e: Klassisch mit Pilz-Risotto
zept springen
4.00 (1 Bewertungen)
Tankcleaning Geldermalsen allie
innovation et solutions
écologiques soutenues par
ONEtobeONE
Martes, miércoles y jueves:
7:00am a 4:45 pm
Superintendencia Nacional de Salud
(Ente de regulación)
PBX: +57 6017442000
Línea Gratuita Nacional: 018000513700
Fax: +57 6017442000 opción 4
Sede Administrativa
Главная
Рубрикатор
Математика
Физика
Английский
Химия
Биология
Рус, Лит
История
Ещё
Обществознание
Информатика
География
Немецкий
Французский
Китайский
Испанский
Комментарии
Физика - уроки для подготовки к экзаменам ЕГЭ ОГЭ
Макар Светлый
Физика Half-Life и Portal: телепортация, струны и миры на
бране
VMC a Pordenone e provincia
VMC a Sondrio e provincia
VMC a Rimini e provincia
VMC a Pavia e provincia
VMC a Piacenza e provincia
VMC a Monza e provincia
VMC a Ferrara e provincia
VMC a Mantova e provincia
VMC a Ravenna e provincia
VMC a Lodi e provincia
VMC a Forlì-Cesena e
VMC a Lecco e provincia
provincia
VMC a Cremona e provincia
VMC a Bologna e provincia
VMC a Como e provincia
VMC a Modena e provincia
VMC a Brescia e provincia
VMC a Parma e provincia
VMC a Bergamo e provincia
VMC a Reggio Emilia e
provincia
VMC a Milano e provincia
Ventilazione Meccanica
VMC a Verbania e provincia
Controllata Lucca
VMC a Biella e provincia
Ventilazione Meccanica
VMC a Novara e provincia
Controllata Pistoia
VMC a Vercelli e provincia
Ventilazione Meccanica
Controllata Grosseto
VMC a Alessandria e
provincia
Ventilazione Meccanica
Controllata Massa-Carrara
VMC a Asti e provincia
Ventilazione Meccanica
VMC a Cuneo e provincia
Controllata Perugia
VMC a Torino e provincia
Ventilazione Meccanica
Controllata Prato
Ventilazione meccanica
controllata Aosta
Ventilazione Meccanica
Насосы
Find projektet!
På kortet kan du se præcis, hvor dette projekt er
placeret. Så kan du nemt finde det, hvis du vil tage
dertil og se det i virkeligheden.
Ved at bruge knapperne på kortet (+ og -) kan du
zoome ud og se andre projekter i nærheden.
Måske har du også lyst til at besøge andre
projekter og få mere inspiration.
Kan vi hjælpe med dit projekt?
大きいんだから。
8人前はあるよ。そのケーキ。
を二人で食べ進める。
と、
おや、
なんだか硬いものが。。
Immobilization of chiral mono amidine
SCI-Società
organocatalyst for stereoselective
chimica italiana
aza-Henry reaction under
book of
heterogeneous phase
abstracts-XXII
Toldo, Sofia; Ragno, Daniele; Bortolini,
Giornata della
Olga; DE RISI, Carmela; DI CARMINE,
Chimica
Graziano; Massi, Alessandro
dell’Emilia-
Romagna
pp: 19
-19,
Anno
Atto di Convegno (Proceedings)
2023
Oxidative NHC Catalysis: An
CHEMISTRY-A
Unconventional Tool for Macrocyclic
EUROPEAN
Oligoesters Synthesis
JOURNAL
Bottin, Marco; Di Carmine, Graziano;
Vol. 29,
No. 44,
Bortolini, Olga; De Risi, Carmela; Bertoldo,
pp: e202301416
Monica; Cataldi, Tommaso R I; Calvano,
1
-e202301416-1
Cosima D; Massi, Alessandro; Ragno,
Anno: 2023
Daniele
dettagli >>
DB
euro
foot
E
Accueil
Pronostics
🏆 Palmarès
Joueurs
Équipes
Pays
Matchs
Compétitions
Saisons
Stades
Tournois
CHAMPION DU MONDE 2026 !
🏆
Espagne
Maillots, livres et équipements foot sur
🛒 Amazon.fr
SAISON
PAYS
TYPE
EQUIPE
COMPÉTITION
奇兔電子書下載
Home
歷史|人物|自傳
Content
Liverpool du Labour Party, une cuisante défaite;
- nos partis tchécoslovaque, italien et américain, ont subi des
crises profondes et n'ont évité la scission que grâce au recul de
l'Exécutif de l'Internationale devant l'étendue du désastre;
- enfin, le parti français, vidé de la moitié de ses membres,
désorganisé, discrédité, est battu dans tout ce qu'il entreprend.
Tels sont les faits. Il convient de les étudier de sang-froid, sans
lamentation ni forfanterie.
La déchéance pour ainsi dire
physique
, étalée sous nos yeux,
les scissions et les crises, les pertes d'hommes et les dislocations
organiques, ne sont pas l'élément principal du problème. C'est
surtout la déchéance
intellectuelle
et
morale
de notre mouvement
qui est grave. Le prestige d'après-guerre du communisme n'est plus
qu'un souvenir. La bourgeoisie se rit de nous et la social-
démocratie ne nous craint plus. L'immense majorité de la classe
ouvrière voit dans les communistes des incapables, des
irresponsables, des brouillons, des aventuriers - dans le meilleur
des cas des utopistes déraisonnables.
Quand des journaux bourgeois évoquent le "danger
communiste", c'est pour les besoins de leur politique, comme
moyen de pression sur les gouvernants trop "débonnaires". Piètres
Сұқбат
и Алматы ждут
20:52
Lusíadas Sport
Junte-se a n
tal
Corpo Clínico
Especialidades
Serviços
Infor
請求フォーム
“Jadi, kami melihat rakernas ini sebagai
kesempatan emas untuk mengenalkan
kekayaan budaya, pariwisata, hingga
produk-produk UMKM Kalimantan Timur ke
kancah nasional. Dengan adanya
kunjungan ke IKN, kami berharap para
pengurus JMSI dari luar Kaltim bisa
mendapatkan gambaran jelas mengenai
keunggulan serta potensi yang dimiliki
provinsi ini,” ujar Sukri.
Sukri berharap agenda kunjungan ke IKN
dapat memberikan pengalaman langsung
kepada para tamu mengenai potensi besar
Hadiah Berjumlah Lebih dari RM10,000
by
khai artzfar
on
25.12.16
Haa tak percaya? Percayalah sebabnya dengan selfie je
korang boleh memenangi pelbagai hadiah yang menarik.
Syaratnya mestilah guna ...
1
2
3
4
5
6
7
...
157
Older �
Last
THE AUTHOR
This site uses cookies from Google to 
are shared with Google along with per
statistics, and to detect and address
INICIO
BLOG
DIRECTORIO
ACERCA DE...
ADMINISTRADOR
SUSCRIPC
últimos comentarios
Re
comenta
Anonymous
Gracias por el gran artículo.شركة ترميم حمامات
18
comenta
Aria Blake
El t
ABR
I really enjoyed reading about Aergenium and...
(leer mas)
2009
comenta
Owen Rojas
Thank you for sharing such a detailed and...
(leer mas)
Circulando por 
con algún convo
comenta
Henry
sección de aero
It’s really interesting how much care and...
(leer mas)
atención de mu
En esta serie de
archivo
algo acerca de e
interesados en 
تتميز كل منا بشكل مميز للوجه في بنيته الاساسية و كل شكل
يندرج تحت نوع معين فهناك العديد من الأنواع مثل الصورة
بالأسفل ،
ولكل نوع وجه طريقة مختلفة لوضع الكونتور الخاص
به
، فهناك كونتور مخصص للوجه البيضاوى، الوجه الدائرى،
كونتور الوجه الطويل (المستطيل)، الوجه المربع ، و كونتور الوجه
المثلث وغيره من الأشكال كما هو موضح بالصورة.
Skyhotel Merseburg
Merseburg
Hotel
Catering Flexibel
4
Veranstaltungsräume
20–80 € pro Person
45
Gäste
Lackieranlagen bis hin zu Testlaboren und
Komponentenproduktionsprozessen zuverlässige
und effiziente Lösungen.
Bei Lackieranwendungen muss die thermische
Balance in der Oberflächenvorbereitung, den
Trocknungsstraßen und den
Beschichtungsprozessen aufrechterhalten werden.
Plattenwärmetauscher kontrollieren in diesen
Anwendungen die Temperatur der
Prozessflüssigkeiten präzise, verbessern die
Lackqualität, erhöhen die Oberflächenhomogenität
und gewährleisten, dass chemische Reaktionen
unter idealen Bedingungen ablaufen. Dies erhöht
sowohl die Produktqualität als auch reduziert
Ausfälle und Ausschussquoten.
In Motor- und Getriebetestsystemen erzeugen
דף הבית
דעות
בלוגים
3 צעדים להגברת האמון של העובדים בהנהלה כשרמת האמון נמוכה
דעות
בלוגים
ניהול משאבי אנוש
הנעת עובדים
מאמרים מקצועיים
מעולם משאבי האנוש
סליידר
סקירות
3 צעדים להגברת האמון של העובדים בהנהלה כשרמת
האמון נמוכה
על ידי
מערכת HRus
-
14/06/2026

────────

How many lines in the items above contain the string "האמון"? Case counts. Give only the number.

Answer to this task: 3